Kalvholmen Motorstadion
- Location: Kalvholmsgatan, 652 21 Karlstad, Sweden
- Coordinates: 59°22′15″N 13°32′08″E﻿ / ﻿59.37083°N 13.53556°E
- Operator: motorcycle speedway
- Opened: 1970
- Length: 297 m (0.185 mi)

= Kalvholmen Motorstadion =

Stadium in Karlstad, Sweden

Kalvholmen Motorstadion is a motorcycle speedway track located in the southeast of Karlstad. The facility on the Kalvholmsgatan forms part of a complex that includes, speedway, Rally cross and Cross Kart.

The stadium hosts the Karlstad Speedway (Solkatterna) team that competes in the Swedish Speedway Team Championship.

==History==
The track's origins started in the late 1960s, with a search by the motor club association for a new site, following the speedway team's move away from the short lived Färjestad's Trotting Track. The association found a landfill area and began construction in 1970 and opened it in the Autumn of the same year.

In 1979, a smaller 80cc track was constructed inside of the main 500cc track.

The venue hosted the World Championship Swedish final round during both the 1983 Individual Speedway World Championship and 1989 Individual Speedway World Championship and the final of the Swedish Individual Speedway Championship in 1984.

Tony Rickardsson, a multiple world champion set a track record of 56.3 seconds on 8 September 2004.

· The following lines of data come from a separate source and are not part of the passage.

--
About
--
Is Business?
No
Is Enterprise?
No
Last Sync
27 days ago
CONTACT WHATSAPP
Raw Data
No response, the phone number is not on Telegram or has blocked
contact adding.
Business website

A dispute over ownership surfaced in late 2016, when Solkatterna and the Karlstad municipality disagreed as to who owns the site. Solkatterna claimed the land was owned by Karlstad's mechanical workshop (KMW) when the track was built and before the municipality bought the land, stating that the stadium was therefore still owned by the club. The municipality claimed that when they bought the land in 1970, they took responsibility for the stadium.